Haha thanks, i do like my mk2 but was a bit of a rush purchase due to rejecting my old car so needed something fast. Hence not having the spec i wanted and options. So will be looking to order one of these soon in the blue with dsg and see what options there is however standard spec is perfect.


----------



## bigbadjay (May 29, 2012)

Beeast


----------



## robertdon777 (Nov 3, 2005)

Coops said:


> This looks very smart. :thumbup: The latest Octavia has grown in size over the mk2 and I would seriously consider as a replacement for my Skoda Superb.


The Estate looks much better.

In that colour with those wheels and DSG with heated seats, sunset glass, pdc, xenons, Nav, Yes Please.


----------



## johanr77 (Aug 4, 2011)

Think the mk2 looked nicer than the new one, seems a bit bland the mk3 octavia.


----------



## Rob_Quads (Jul 17, 2006)

Quite like the look of it. The Estate looks really nice IMO.

Will be interesting to see how it prices up with the options. Will also be interesting to see what it looks like on standard wheels not the optionals. Good to see Xenons as standard on it.


----------



## Puntoboy (Jun 30, 2007)

I was looking at a vRS before I got my Volvo. It was about £1500 just for Bluetooth because you needed DSG, multifunction steering wheel, new display and then Bluetooth. Absolutely crazy. 


Sent from my iPhone 5 using Tapatalk 2


----------



## 182_Blue (Oct 25, 2005)

Puntoboy said:


> I was looking at a vRS before I got my Volvo. It was about £1500 just for Bluetooth because you needed DSG, multifunction steering wheel, new display and then Bluetooth. Absolutely crazy.
> 
> Sent from my iPhone 5 using Tapatalk 2


Weird, blue tooth is standard in most Vw's now, it can be added at a later date for about £200 for the parts though, pretty easy job too.


----------



## Puntoboy (Jun 30, 2007)

Shaun said:


> Weird, blue tooth is standard in most Vw's now, it can be added at a later date for about £200 for the parts though, pretty easy job too.

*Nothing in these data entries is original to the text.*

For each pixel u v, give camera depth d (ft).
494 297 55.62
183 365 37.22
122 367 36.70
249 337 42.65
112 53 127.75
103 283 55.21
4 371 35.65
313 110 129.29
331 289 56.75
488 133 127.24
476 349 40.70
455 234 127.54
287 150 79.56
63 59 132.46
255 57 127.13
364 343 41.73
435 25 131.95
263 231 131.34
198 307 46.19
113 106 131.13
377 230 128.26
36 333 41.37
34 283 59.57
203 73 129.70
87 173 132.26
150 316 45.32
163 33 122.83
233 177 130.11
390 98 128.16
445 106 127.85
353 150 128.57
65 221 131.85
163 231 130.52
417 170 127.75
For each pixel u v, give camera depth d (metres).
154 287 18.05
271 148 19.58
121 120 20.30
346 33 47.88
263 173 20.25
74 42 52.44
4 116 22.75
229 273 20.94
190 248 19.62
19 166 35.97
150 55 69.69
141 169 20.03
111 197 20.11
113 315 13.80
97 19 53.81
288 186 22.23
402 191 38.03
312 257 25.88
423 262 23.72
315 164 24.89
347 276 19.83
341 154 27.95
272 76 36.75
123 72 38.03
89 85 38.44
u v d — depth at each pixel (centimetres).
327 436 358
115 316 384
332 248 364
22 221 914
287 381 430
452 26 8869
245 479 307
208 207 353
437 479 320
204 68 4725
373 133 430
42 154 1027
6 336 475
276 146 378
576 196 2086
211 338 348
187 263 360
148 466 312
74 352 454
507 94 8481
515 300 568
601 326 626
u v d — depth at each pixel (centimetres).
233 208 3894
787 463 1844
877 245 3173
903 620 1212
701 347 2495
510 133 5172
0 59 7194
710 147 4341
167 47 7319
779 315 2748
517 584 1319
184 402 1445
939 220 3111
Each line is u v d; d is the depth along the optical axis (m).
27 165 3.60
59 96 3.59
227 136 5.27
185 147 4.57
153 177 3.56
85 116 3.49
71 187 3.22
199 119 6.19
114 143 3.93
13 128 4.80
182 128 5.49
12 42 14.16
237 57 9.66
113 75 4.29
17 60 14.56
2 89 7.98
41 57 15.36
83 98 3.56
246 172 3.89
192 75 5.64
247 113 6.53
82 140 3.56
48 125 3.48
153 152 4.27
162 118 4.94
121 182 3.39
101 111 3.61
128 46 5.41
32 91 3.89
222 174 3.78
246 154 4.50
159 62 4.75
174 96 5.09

Well that's not what 3 different Skoda dealers told me. It was £200 for the bluetooth unit itself but in order to use it you needed the multifunction steering wheel (I assume with the controls for bluetooth on it) which is only available for the DSG (because of the flappy paddles) and you also needed a new matrix display (£20 I believe). So DSG was about £1000 to add, £200 for the bluetooth unit, about the same for the steering wheel and £20 for the display. So all in all about £1500!


----------



## rob_vrs (Jan 4, 2012)

Bluetooth is standard on octavia now, also before you just needed steering wheel and maxidot display which was a £350 option and yes dsg was around £1100 but was not needed for bluetooth, i will be having dsg on my next one as its so much better for driving as a daily car


----------



## Puntoboy (Jun 30, 2007)

rob_vrs said:


> Bluetooth is standard on octavia now, also before you just needed steering wheel and maxidot display which was a £350 option and yes dsg was around £1100 but was not needed for bluetooth, i will be having dsg on my next one as its so much better for driving as a daily car


This was only last year. Weird how 3 different dealers got that wrong then! I might have been driving a vRS now if it wasn't for that!


----------



## robertdon777 (Nov 3, 2005)

Yeah it was the Multifunction steering wheel that was the issue.

You had to have DSG for a multifunction wheel.

But you could spec bluetooth with voice control without either. Mine doesn't have multifunction or DSG but does have bluetooth and voice control for the phone/stereo/nav.


----------



## Puntoboy (Jun 30, 2007)

robertdon777 said:


> Yeah it was the Multifunction steering wheel that was the issue.
> 
> You had to have DSG for a multifunction wheel.
> 
> But you could spec bluetooth with voice control without either. Mine doesn't have multifunction or DSG but does have bluetooth and voice control for the phone/stereo/nav.


That makes sense. However none of the dealers seemed to know that. :thumb:


----------



## rob_vrs (Jan 4, 2012)

Puntoboy said:


> This was only last year. Weird how 3 different dealers got that wrong then! I might have been driving a vRS now if it wasn't for that!


Haha yeah that is strange, cause i had to pick my car off of the lost of cars already built and none had bluetooth so couldn't have it but they said for bluetooth was £350 and you got the multifunctional steering, was the same with my mums scirocco also.


----------



## Puntoboy (Jun 30, 2007)

Crazy! Oh well, still love the Volvo.  Bigger and better next time round.


----------



## rob_vrs (Jan 4, 2012)

Puntoboy said:


> Crazy! Oh well, still love the Volvo.  Bigger and better next time round.


Haha indeed, you can upgrade to a skoda next time  hahahaha


----------



## Puntoboy (Jun 30, 2007)

rob_vrs said:


> Haha indeed, you can upgrade to a skoda next time  hahahaha


Or the Jag I'm looking at


----------



## rob_vrs (Jan 4, 2012)

Puntoboy said:


> Or the Jag I'm looking at


Thats more of an upgrade haha


----------